The Gulf Between Us: The Gulf War And Beyond
Edited by Victoria Brittain
London: Virago. 1991. 186 pp., $17.95 (pb)
Reviewed by Phil Shannon
The English Guardian is the voice of liberal politics, that blend of "responsible" dissent and "respectable" protest. The Gulf Between Us, edited by the Guardian's Victoria Brittain, confronts the liberal thinker with the slaughterhouse of the Iraq War and reveals the contradictory weaknesses and strengths of the liberal — a moral sincerity hamstrung by political timidity.
Brittain herself is clear that an "immoral" war was waged against Iraq as a lesson to other potentially "renegade regimes" (in Bush's words) which cease to be compliant to the Western stockbroker belt. The "triumphalist Western media", she says, were crucial in covering this up by showing "a war without bodies, a war without suffering".
Edward Pearce, too, is inflamed about the media which gave a "moral gloss" to a "colonial expedition" with "no sense of wrong" about the "great killings" of January and February. He writes with a sharp sense of disgust at "just how low a temperature cold blood may run at" in the veins of war-whooping media bosses and politicians.
Alexander Cockburn and Andrew Cohen (in the best article in the book) write with a Chomsky-like mixture of the scholarly and the hopping mad about the opportunism of the US, which wanted "a military showdown all along".
They also take to task veteran leftists like Norman Geras and Fred Halliday, who supported the war, for failing to apply (what Chomsky called) the "sincerity test" to US statements of high moral purpose. US imperialism had experienced no conversion to beneficence on its road to Damascus, which turned out to be an old-fashioned B-52 flight path to Baghdad.
John Vidal writes with equal passion and clarity on the environmental destruction of the war — warnings of which were "wilfully ignored" and the results of which were laid totally at the door of Saddam Hussein. In truth, he says, the war was one that "simply went for everything that could nourish life".
Abbas Shiblak writes that the PLO's defiance of US intervention does not equate to "support for Saddam Hussein or complacency about the fate of Kuwait" as the simplistic and
dishonest slandering of all antiwar activists tried to make out.
The book's down side is represented by Admirals Carroll and La Rocque, who are impressed by the "increased accuracy of precision-guide munitions" (which were, however, only 7% of the 88,500 tons of bombs used), and who say that "we can feel proud" about the performance of the ground troops and the limited loss of allied lives.

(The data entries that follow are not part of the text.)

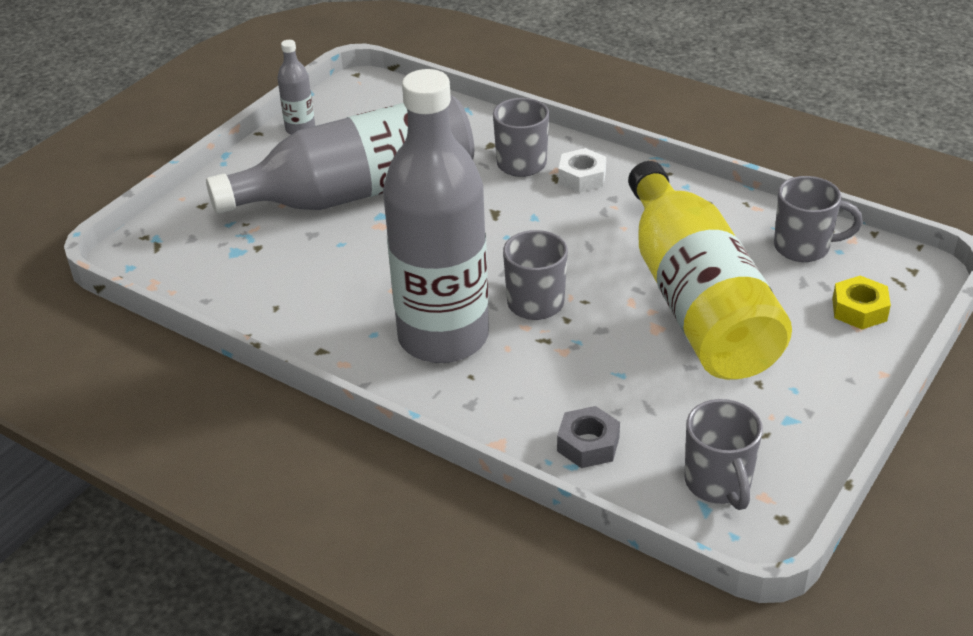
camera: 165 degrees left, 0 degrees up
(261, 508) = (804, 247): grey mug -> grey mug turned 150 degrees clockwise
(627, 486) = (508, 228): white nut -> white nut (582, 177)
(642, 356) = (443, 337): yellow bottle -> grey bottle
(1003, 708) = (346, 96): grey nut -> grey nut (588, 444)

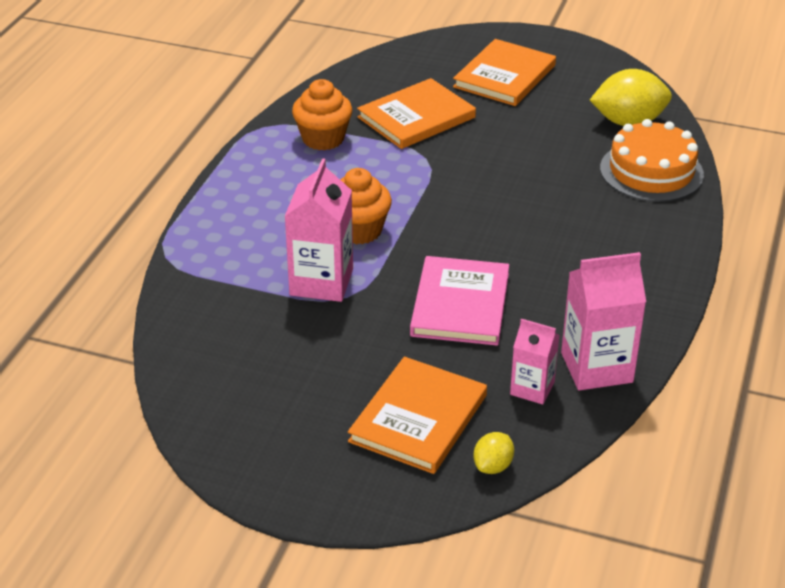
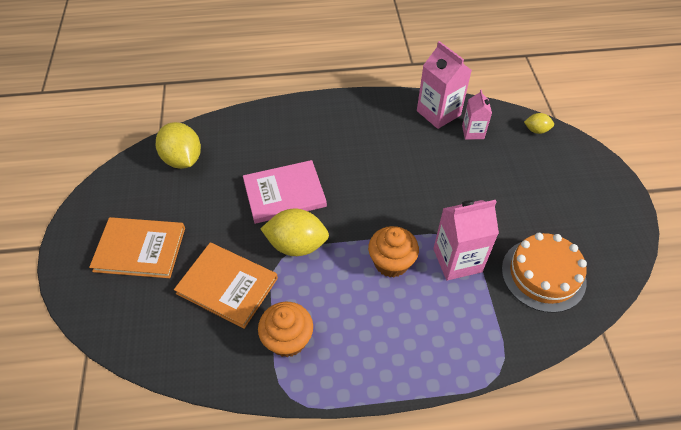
camera: 115 degrees left, 15 degrees up
(418, 418) = (530, 168): orange book -> none
(436, 172) = (297, 245): none -> yellow lemon
(460, 304) = (429, 182): pink book -> pink book (284, 193)
(651, 171) = (240, 134): orange cake -> orange cake (543, 275)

They are not Norman Schwarzkopfs, but their position tends towards the patriotic one of the military elite.
The book's biggest disappointment is Barbara Rogers' Sisyphian effort to shoulder the discredited UN back to its supposed pinnacle of moral and political eminence.

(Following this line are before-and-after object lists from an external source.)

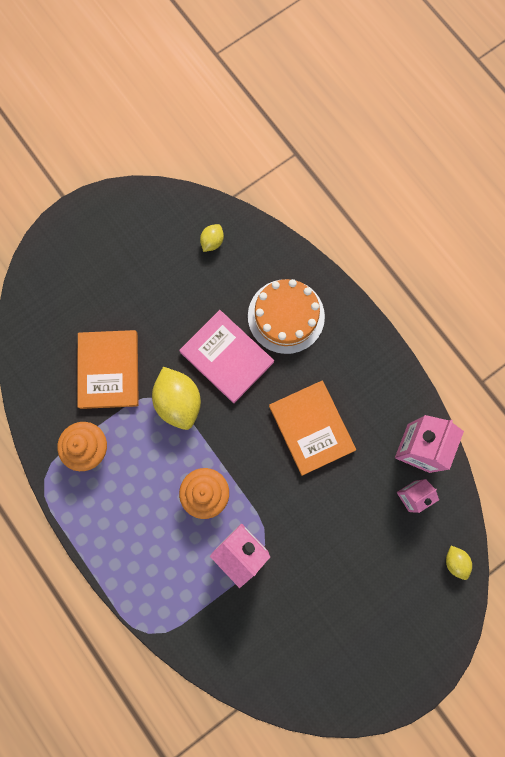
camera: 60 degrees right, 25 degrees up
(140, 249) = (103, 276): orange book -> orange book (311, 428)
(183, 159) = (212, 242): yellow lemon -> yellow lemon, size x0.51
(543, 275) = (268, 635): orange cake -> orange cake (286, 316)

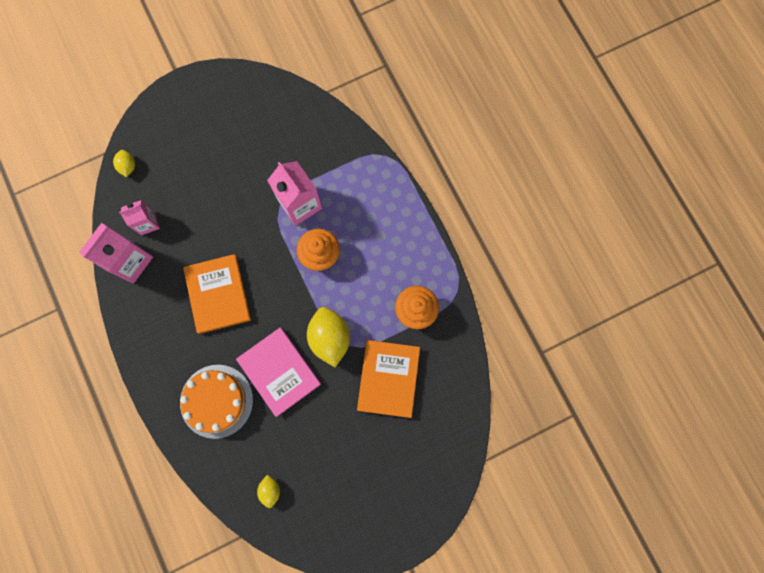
camera: 170 degrees left, 0 degrees up
(212, 242) = (270, 490): yellow lemon -> yellow lemon turned 45 degrees counterclockwise

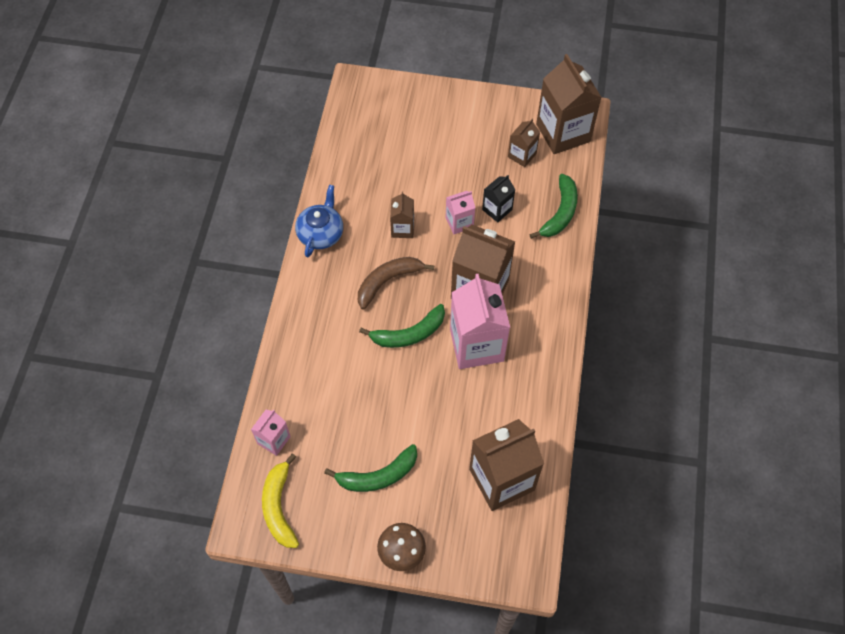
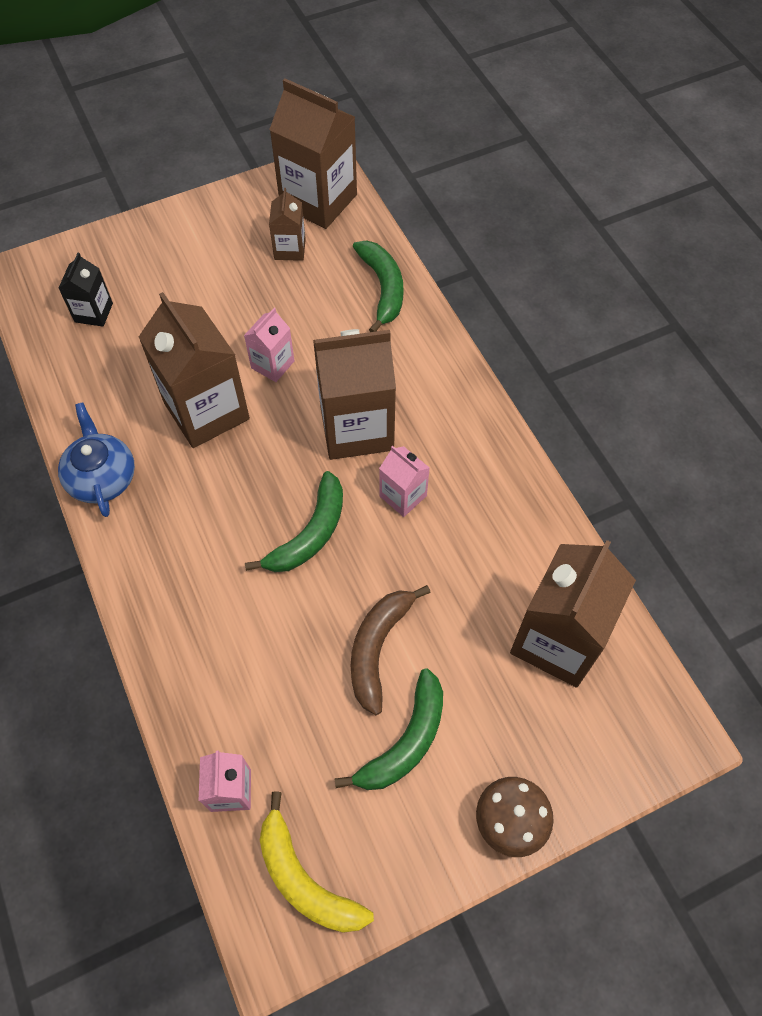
camera: 35 degrees left, 0 degrees up
(387, 281) = (235, 486): brown banana -> brown banana (378, 648)
(402, 228) = (206, 411): brown carton -> brown carton, size x1.98
(476, 345) = (403, 496): pink carton -> pink carton, size x0.50
(497, 210) = (307, 325): black carton -> black carton (93, 312)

She laments the US treating the UN as its "own private property", unaware that bodies like the UN are creatures of the real world where the US is the biggest bandit and, with its clients like Israel, can ignore forests of paper UN resolutions when it suits their material interests.
She calls for "internationalists" to busy themselves in the "diplomatic marketplace", but what the war showed was the futility of pursuing bandit control in a body — the UN — which is a part of the problem and which is supported by the world's bandits only because it occupies the hopes and efforts of many well-intentioned people for elite regulation of international conflict when what is needed is a more political internationalism directly with the world's have-nots.

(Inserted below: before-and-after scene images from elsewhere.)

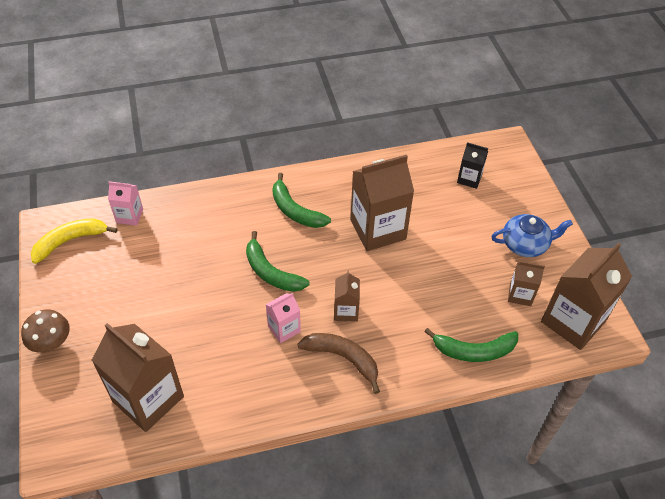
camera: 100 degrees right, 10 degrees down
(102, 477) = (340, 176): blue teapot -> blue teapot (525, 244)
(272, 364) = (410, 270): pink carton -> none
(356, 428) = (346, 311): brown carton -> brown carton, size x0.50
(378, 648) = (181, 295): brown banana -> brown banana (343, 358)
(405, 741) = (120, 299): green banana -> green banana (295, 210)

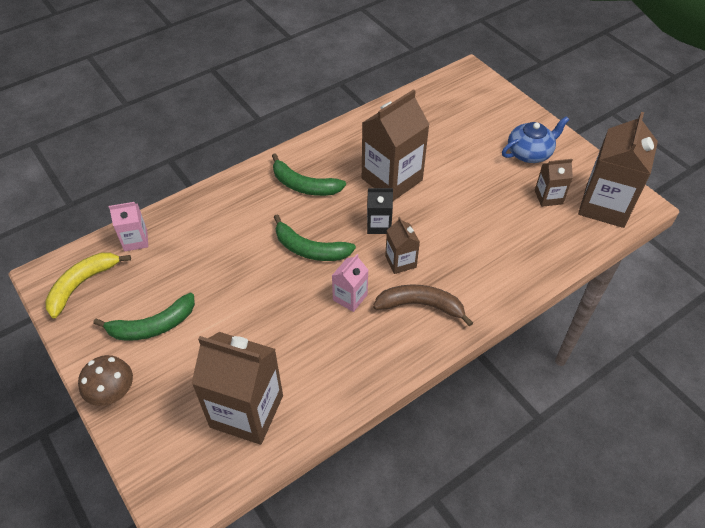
camera: 20 degrees left, 0 degrees up
(469, 179) = (451, 111): black carton -> black carton (378, 225)
(474, 351) = (535, 258): green banana -> green banana (153, 326)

This is the heart of the problem with most of the book's contributors. For all their useful information and scepticism towards official propaganda, the Gulf War did not make them question why the US repeatedly goes to war and whose interests are threatened whenever a "rogue regime" or a popular revolution moves to cease being an imperial doormat.
Liberals are not socialists. They support a system of free enterprise which periodically has to up the ante of competition into bloodbaths to guarantee the access to wealth and power of the few.
Nevertheless, The Gulf Between Us does a service by raising necessary, if unanswered, questions — a part of the process of preventing the Gulf War and other imperialist horrors becoming a fairytale of victorious virtue and defeated evil.